I'm new to real estate and I dont know how to start

3 Replies

Hi I'm looking at getting into the business but don't how to get started or even the general swing of things. I need someone to show the ropes because I'm completely clueless. 

I see no one else has answered you, so I will, but I can only tell you from my limited experience.  Mostly, I recommend you listen to the podcasts and watch the videos on here as well as read books.  They will be able to tell you far more than I can.  I have a financial planner who guides me through my decisions.

I strictly do buy and hold, so that's all I can recommend from experience.  I'm terrible at being the bad guy, so I use a property manager.  I know, I'm not able to give you info on the best way to do things.  lol  But for me, this is the best way because if I can't evict a tenant, then I'm in trouble.  Not to mention, I'm not even good about collecting rent on time.  Plus, I'm pretty disorganized.  I learned from experience and hired an expert.  lol 

So, all that being said, I tend to lean towards property that is already being used as rentals as that way I can find out their rental history and have a good idea if they will be rentable and for how much.  I have 2 duplexes I bought and they had a great rental history.  I got them about 8 years ago and they never spend more than a week or so vacant, if that.  They've been great!

I have what was my primary residence as well.  One thing I can tell you is not to buy a "down house" (a house where the property slants towards the house).  My mom told me not to as our home was also a down house and my parents were always fighting foundation problems (due to water).  I bought a down house and have spent the whole time fighting water.  DON'T DO IT!

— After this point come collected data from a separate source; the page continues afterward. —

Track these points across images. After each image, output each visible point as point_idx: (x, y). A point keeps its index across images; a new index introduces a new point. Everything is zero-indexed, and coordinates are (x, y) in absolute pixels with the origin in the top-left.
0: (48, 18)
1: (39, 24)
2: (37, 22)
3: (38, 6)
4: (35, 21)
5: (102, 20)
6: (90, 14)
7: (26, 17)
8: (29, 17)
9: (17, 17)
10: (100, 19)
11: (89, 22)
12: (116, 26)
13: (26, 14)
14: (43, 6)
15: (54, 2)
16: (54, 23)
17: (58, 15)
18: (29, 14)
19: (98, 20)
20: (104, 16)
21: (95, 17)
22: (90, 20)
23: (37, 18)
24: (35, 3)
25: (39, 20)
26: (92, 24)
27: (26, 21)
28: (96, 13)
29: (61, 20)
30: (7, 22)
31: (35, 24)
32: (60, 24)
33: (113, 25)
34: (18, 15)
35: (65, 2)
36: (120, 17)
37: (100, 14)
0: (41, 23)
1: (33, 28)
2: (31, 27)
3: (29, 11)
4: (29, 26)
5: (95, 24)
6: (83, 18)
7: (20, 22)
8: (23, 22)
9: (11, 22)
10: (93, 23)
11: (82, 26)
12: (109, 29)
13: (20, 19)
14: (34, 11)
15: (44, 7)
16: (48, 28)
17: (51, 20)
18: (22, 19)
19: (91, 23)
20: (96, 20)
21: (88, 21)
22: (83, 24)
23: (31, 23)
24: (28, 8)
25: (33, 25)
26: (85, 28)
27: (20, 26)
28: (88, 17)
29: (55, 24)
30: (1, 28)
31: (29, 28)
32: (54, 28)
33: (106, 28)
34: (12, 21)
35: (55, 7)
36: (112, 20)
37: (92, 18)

Be sure to check out the area before even looking at the property to save yourself time and to protect from falling in love with something you shouldn't.  I refuse to buy in high crime areas, so I check Trulia, though I hear there are better ways.  lol  I've also asked the police department what their opinion was when I was looking at an area I wasn't familiar with.  I've done the same with the Chamber of Commerce.  But if you already know the area, that's probably not necessary.

There are some worksheets on here to help you decide if something will be cash flow positive, and if so, how much.  But if you're just a free member, you can only use them 5 times.  Though I'm sure there are other sites around the internet that do the same thing.  

This is obvious, but be sure to get a home inspection so you know what you are getting into and can hopefully get the sellers to pay for some of the issues.

If you decide to use property managers, research first.  I got mine on the recommendation of a family friend.  While they are the cheapest in town and they haven't done me wrong, they certainly aren't the best.  I need to stay on them to ensure things like repairs are done.  It took me asking 4 times over 5 years to get a simple mailbox replaced.  Also, whether you live in the area or not, I suggest checking on the properties, inside and out, at least once a year.  This is how I found out one of the mail boxes was rusting out and the door was off it.  The tenant apparently hadn't complained and the property managers hadn't noticed (or cared).  (Why do I keep them?  Like I said, I'm terrible at being the bad guy!  Not to mention, the mom of one of my high school friends is my manager.  Doh!)

If you have a tendency to make rash decisions, bring someone who is level headed with you.  I also have a time-line, myself.  I see the property several times and take 2 weeks to make a decision.  That way I know for sure it's what I want.  But I know in some areas, this isn't possible.  Also, if it's a real steal, that wouldn't work, either.  I've only lost one property this way (and I do regret it), but for me, it's worth the chance of losing it.  In the time I thought or re-looked at places, I decided against them, so it's saved me, personally.  But you know yourself and know what's best for you.

I also recommend starting out just looking to get a feel for what's out there.  Don't buy the 1st house you see or buy in the 1st week.  Chances are, you aren't going to find a real winner right off the bat.  And even if you miss out, there are others out there.  Use this time to practice on your worksheets and get an idea for what's a really good deal and what's just a deal.

I think this is all the wisdom I have.  GOOD LUCK!

At this stage you do not need anyone else's guidance. You must first learn the basics of money management, investing, real estate and business management.

Step one..6 months to a year of self education through reading, listening to pod casts and researching on forums such as BP.

With todays technology 80% of what you need to learn is out there you simply need to dig in and digest everything you can find.